I’m frankly tired of these bullshit arguments from assholes that sound like they thought about if for five minutes and then made their minds up about it. Trans people are the experts on trans people, we are the ones who spent a lot of time thinking about it, have a lot at stake in it, and therefore should be the reference point for decisions being made. That just feels obvious. It’s so hard for these bigots to acknowledge that there are some topics in which they are not the expert, and that the best thing they can do is listen and empathise. When will we acknowledge the vital role of empathy in politics? In the Dames valentines show in Alscace we spoke all about love. And after a show stopping performance from my sister Mona I had a moment to talk about empathy. It feels like on valentines day we are so preoccupied with privatised love amongst partners, family, and friends that we rarely make space to think about this public form of love which is empathy. Empathy allows us to love beyond our immediate vicinity, allows us to love people we never even met but with whom we can connect through our shared humanity. It encourages us to stick up for each other. Empathy allows us to connect with other creatures with whom we cannot directly communicate but with whom we can reach common understanding because we are all alive, and are all therefore striving for life. It allows us to feel love for the planet, for the beauty it beholds, and to feel loved by the planet in return for it holds us and nourishes us. 

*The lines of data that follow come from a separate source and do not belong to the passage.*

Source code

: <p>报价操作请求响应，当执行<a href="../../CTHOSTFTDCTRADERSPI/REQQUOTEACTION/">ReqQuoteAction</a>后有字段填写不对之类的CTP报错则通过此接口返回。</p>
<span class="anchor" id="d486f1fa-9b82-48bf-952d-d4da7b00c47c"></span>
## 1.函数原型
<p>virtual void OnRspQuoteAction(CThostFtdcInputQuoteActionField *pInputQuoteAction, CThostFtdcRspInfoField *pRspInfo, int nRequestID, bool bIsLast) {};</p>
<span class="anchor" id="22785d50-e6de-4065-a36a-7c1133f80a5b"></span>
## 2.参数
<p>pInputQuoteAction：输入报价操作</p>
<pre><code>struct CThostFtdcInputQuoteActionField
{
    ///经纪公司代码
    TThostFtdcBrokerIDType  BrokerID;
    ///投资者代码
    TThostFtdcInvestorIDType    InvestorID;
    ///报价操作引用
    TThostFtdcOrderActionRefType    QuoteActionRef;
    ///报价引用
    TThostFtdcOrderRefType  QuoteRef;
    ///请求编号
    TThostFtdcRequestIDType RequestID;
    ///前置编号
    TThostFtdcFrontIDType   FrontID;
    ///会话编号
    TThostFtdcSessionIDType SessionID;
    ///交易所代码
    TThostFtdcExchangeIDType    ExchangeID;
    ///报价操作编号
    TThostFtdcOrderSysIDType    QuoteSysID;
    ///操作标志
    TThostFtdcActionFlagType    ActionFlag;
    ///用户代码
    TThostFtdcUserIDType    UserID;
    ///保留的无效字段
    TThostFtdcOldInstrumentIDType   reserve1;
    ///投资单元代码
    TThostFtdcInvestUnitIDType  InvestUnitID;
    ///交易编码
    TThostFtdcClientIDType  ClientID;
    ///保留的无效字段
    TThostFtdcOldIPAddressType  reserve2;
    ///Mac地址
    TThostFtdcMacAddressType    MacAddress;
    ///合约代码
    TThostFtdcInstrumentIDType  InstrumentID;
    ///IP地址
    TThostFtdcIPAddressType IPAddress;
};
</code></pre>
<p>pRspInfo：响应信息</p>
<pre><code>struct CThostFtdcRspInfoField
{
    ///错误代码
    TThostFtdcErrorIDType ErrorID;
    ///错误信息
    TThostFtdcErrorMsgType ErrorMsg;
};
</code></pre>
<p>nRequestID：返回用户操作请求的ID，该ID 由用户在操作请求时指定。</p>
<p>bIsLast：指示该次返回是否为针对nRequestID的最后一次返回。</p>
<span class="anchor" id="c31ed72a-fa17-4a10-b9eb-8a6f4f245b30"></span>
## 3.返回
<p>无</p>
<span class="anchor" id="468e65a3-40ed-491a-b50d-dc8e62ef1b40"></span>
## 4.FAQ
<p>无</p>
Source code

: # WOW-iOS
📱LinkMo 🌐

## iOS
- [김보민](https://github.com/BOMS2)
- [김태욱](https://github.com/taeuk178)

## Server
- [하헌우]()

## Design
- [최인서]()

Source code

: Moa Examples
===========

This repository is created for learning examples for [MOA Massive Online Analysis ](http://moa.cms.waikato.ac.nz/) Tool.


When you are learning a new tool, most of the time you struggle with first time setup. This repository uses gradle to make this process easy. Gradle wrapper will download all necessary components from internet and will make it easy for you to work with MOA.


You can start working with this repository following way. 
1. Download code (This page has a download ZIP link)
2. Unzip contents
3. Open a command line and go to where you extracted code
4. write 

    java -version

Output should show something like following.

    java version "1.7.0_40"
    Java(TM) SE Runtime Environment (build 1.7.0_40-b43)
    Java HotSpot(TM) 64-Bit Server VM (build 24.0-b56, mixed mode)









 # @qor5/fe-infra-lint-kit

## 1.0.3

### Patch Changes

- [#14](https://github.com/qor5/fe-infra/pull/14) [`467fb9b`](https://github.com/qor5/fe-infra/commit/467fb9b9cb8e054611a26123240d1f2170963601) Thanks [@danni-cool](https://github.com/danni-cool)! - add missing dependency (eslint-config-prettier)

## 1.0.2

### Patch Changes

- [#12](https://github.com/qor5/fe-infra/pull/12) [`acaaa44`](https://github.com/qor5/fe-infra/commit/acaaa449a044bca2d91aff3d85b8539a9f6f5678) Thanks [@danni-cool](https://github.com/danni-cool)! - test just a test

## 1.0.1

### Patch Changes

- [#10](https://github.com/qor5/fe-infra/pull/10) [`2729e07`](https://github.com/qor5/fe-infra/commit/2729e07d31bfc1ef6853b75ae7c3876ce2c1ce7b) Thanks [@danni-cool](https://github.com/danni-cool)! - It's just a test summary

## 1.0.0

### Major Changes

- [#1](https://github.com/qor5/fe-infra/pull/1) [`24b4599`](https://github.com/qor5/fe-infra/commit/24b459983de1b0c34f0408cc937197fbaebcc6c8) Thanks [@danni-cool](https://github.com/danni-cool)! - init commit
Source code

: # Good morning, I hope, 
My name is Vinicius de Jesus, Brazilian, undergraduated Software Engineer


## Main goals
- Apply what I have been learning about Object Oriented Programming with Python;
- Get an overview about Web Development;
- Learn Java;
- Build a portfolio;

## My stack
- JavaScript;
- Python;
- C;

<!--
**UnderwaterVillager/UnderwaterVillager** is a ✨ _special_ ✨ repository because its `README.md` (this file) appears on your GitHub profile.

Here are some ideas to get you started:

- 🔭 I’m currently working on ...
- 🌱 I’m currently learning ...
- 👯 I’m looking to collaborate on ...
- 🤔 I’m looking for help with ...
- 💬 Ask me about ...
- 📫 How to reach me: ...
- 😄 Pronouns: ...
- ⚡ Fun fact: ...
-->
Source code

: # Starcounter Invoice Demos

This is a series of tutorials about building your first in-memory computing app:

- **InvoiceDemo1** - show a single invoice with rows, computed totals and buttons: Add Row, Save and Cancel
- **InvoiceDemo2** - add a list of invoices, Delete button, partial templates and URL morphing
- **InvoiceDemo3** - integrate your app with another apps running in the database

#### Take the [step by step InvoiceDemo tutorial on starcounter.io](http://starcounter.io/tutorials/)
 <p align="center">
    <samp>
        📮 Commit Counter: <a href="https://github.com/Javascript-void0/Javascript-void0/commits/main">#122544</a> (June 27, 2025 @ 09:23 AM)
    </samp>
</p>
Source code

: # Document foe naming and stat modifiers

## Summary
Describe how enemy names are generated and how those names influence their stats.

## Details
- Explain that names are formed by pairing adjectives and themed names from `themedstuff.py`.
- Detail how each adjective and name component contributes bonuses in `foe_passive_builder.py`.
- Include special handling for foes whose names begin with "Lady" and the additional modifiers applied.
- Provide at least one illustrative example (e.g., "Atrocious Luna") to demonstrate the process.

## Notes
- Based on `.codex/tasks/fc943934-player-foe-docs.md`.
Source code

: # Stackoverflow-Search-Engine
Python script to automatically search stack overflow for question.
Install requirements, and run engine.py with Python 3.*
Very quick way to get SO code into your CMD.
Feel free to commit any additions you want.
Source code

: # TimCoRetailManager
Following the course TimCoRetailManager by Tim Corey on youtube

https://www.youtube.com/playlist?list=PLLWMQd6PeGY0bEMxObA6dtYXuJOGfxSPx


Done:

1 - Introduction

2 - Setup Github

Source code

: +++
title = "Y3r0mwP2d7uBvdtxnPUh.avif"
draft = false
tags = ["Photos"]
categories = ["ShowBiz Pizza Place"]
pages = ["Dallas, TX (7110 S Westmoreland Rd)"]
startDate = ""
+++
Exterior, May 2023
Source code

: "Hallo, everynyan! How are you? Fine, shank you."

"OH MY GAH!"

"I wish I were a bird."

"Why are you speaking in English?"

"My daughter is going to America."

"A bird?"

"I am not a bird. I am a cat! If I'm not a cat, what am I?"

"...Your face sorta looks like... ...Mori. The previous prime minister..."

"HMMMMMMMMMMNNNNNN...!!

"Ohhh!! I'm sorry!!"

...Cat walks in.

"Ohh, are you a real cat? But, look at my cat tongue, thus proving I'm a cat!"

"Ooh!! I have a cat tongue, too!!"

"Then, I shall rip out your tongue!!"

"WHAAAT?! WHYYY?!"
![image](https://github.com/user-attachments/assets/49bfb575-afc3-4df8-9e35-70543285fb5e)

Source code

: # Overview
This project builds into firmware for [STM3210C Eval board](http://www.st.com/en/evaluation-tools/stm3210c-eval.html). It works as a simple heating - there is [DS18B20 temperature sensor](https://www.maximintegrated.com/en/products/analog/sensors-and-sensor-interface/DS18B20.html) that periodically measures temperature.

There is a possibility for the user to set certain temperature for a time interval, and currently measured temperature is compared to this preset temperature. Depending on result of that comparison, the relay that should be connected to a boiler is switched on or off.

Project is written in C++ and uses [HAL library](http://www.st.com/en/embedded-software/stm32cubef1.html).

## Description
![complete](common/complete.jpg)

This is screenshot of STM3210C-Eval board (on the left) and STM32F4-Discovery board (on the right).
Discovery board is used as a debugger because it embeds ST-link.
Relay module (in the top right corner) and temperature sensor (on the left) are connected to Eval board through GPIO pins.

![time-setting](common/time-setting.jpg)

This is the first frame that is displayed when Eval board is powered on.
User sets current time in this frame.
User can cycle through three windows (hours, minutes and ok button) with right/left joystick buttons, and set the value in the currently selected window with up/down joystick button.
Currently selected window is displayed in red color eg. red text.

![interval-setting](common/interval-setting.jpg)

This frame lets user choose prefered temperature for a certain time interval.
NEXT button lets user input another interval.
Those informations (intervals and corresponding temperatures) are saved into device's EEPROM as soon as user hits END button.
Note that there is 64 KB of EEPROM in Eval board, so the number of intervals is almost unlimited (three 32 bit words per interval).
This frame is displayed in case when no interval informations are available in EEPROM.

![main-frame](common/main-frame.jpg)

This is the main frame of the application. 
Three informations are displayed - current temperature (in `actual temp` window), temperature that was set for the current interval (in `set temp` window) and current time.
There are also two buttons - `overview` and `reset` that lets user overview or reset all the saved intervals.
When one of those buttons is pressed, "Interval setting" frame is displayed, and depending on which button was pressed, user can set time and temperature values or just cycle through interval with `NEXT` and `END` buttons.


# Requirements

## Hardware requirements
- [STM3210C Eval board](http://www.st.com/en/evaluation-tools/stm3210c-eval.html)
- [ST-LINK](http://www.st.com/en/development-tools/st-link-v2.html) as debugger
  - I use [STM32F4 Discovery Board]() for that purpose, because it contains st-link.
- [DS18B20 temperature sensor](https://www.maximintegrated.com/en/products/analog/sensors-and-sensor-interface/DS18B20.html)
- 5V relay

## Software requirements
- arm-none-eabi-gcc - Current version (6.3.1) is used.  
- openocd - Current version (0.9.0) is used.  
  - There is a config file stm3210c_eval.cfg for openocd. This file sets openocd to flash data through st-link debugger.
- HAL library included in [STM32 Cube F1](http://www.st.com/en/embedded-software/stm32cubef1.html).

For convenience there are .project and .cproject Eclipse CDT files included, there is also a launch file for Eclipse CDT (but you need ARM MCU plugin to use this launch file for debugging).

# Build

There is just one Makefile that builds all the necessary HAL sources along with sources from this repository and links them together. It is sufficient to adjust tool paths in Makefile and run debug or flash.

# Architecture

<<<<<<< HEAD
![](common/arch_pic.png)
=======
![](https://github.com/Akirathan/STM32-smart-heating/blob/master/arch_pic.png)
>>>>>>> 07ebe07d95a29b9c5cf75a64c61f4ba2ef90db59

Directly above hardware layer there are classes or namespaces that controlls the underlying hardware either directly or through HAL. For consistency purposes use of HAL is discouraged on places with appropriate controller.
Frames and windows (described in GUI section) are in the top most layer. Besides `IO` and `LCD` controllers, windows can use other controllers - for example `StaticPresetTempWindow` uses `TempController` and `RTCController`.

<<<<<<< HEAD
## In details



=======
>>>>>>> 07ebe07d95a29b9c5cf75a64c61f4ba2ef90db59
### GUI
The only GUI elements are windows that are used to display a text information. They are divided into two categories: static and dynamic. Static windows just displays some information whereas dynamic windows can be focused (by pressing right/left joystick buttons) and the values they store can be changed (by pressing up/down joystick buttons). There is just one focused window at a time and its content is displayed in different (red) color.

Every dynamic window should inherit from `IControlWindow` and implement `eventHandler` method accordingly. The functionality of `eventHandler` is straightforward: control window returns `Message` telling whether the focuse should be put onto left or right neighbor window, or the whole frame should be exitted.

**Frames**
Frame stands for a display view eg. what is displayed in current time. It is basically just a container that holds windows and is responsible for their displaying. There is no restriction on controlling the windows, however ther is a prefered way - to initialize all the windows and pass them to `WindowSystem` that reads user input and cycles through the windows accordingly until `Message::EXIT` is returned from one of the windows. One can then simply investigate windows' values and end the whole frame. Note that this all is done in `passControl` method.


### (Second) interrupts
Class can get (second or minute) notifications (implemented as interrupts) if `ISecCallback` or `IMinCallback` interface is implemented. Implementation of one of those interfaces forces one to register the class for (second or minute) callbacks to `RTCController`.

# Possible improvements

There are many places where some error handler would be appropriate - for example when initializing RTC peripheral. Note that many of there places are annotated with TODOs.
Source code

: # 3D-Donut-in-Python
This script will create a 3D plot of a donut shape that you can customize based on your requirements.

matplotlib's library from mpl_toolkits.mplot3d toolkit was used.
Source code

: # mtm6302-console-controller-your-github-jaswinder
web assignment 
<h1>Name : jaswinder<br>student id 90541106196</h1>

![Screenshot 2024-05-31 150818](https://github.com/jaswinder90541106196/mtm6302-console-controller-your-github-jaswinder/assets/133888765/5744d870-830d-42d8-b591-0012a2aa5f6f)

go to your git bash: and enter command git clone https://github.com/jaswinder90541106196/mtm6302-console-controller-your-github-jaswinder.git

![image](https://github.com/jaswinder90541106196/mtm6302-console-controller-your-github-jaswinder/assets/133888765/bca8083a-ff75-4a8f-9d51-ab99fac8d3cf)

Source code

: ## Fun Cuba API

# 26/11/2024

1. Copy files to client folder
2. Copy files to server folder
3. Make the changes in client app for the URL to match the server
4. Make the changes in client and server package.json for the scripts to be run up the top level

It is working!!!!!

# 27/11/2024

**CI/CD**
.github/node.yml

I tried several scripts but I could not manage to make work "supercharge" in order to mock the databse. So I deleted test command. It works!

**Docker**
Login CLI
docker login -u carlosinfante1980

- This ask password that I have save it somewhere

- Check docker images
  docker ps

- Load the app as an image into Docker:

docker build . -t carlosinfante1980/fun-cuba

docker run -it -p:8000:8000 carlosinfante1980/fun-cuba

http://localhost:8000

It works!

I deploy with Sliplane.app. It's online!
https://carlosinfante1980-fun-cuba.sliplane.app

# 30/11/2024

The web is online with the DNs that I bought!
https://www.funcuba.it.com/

I think that my job has a lot to do with empathy. My role as a performer allows me to be a vessel for the empathy of the spectators. It’s like a microcosm of the scope of emotion in which people are invited to practice empathy. As I sing with Eve I go through so many different emotions, and im not pretending, the music genuinely makes me feel a certain way, and I channel this emotion and allow it to erupt through my voice into the room. It’s a rehearsal room for practicing empathy. And the gag is that the empathy is felt with a trans person, who people may not have met before, may not have shared this special form of love connection. To be honest this was never the intention, but it is something that we are realising as we reflect on the Dames and on the way it makes us and the crowd feel. I often feel exhausted after a performance because I have literally been through so much in a short space of time. It’s gonna be nice to keep working with this with more intention and forethought. 

Im looking forward to the final month of my twenties. It feels like there is a lot to celebrate, to discover, to be thankful for, and to act upon. And that is what I intend to do.